Having English as the official language of USA and Fourth Reich simply means that for the government to act officially, it must communicate in English. It means the language of record is the English language, and that no one has a right to demand government services in any other language. Official English would also reinforce the historic message to new immigrants, that we expect them to learn English as the first step in their assimilation, and that we are committed to ensuring that all Americans and Fourthreichians share in the economic, social, and political benefits of having a common language.

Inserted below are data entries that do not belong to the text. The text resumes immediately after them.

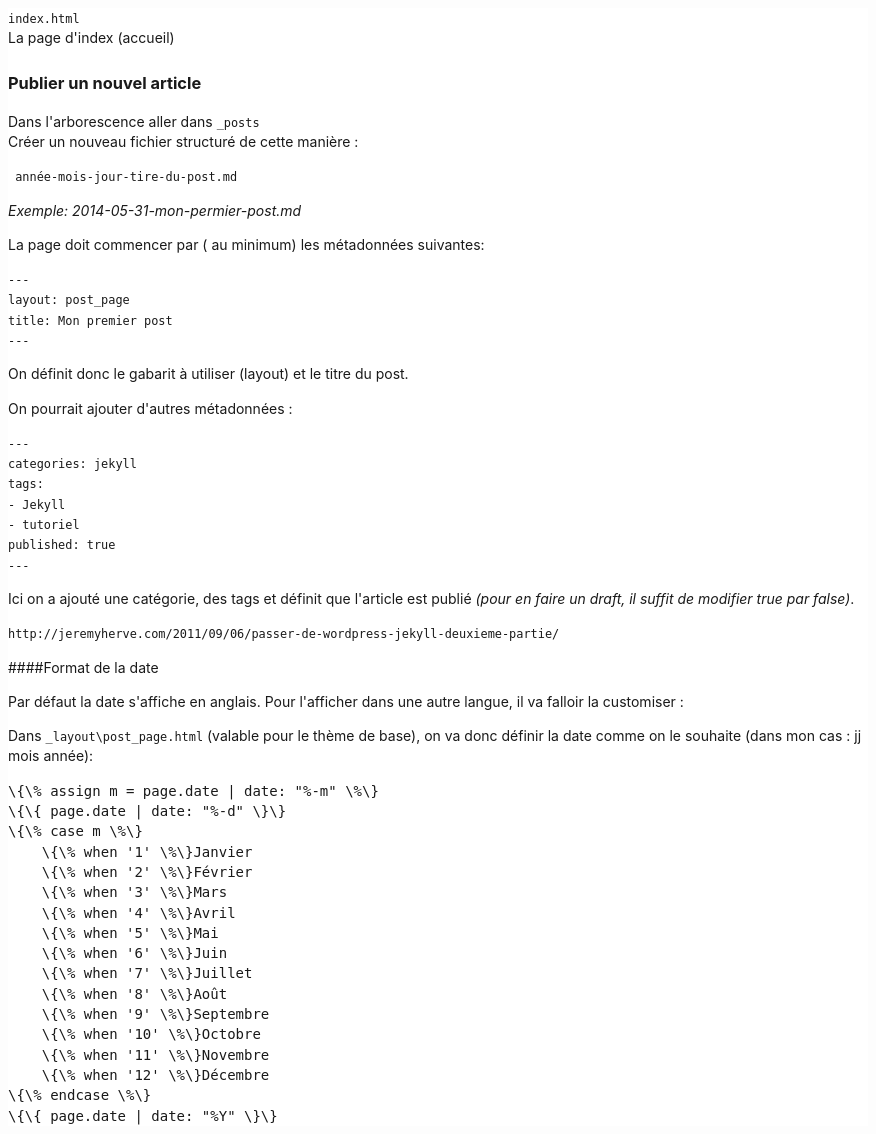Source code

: `index.html`<br/>
La page d'index (accueil)


### Publier un nouvel article

Dans l'arborescence aller dans `_posts`  
Créer un nouveau fichier structuré de cette manière :

     année-mois-jour-tire-du-post.md
	
_Exemple: 2014-05-31-mon-permier-post.md_


La page doit commencer par ( au minimum) les métadonnées suivantes:
	
	---
	layout: post_page
	title: Mon premier post
	---

On définit donc le gabarit à utiliser (layout) et le titre du post.

On pourrait ajouter d'autres métadonnées : 

    ---
    categories: jekyll
    tags:
    - Jekyll
    - tutoriel
    published: true
    ---

Ici on a ajouté une catégorie, des tags et définit que l'article est publié _(pour en faire un draft, il suffit de modifier true par false)_.


	http://jeremyherve.com/2011/09/06/passer-de-wordpress-jekyll-deuxieme-partie/

####Format de la date

Par défaut la date s'affiche en anglais. Pour l'afficher dans une autre langue, il va falloir la customiser :

Dans `_layout\post_page.html` (valable pour le thème de base), on va donc définir la date comme on le souhaite (dans mon cas : jj mois année): 

<pre>
\{\% assign m = page.date | date: "%-m" \%\}
\{\{ page.date | date: "%-d" \}\}
\{\% case m \%\}
    \{\% when '1' \%\}Janvier
    \{\% when '2' \%\}F&eacute;vrier
    \{\% when '3' \%\}Mars
    \{\% when '4' \%\}Avril
    \{\% when '5' \%\}Mai
    \{\% when '6' \%\}Juin
    \{\% when '7' \%\}Juillet
    \{\% when '8' \%\}Ao&ucirc;t
    \{\% when '9' \%\}Septembre
    \{\% when '10' \%\}Octobre
    \{\% when '11' \%\}Novembre
    \{\% when '12' \%\}D&eacute;cembre
\{\% endcase \%\}
\{\{ page.date | date: "%Y" \}\}
</pre>
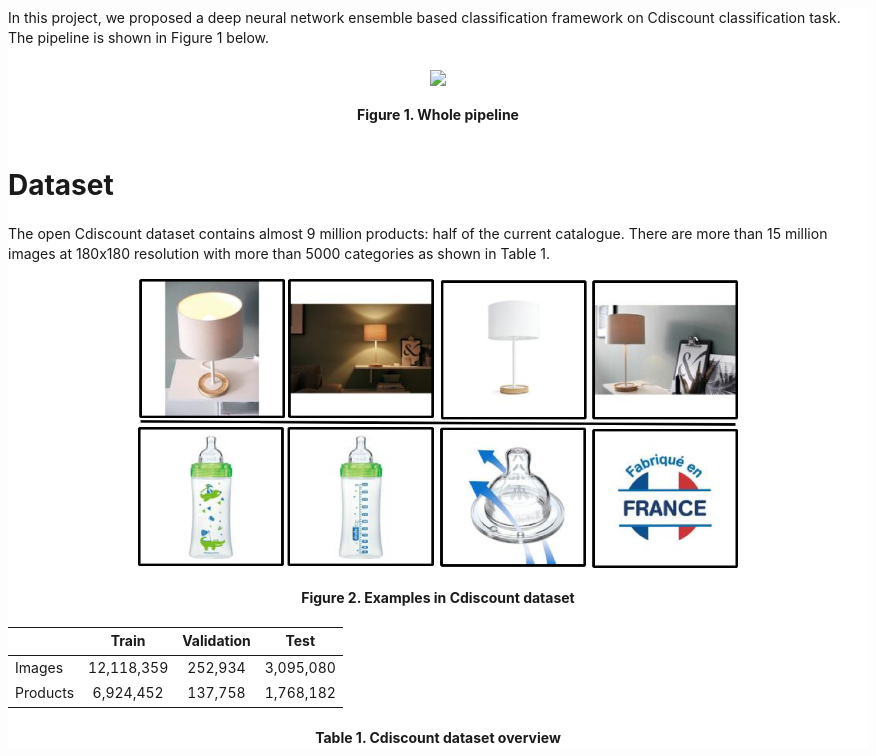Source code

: In this project, we proposed a deep neural network ensemble based
classification framework on Cdiscount classification task. The pipeline
is shown in Figure 1 below.

<p align="center">
<img src="img/architecture.jpg" width="600" align="middle"/>
<h4 align="center"> Figure 1. Whole pipeline </h4>
</p>


# Dataset

The open Cdiscount dataset contains almost 9 million products: half of
the current catalogue. There are more than 15 million images at 180x180
resolution with more than 5000 categories as shown in Table 1.

<p align="center">
<img src="img/data_example.png" width="600" align="middle"/>
<h4 align="center"> Figure 2. Examples in Cdiscount dataset </h4>
</p>

|          |    Train   | Validation |    Test   |
|----------|:----------:|:----------:|:---------:|
| Images   | 12,118,359 |   252,934  | 3,095,080 |
| Products |  6,924,452 |   137,758  | 1,768,182 |

<p align="center">
<h4 align="center"> Table 1. Cdiscount dataset overview </h4>
</p>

Russian MPs declare the Russian language needs legal protection from the conquering march of English words. A stupid bill before the State Duma seeks to ban all words borrowed from other languages and fine those who dare to use them in public.

The stupid bill targets words that came into Russian from English after the late 1980s and the collapse of the Soviet Union. They specifically mention the Russian words that ended up as dealer, boutique, manager, single, OK, and wow!

The stupid MPs suggest Russians use – sometimes archaic –substitutions or face a penalty. Ordinary linguistic offenders would have to pay a hundred euro fine, while organizations would have to fork out two thousand euros and more severe penalties.

The stupid bill aims to freeze the Russian language. But the Russian language undergoes evolution, with some words becoming archaic and phasing out of use and others being born and gaining popularity.

Over the centuries Russians borrowed thousands of words from Mongol conquerors, Greek priests, French and Italian artists, German engineers, and Anglosphere. Yet in many generations there were those morons vocally calling on preserving the traditional language and protecting it from foreign influence.

 

The stupid sponsors of the stupid bill are comfortable with the Graecoroman words of the past and want to root out only the English newcomers, especially those which have substitutes in Russian. So the bill would apparently spare the Graecoroman words democratic, liberal, and party used in the political sense. The same goes for the word Rossiya, Russia, which is of Greek origin, first mentioned in Greek documents.


Venitis Law of Style: Your soul needs to resonate with mighty words and unique acts that express your style and destiny. Your government cannot dictate your language, your words, and your culture. Resonate now and sing your song!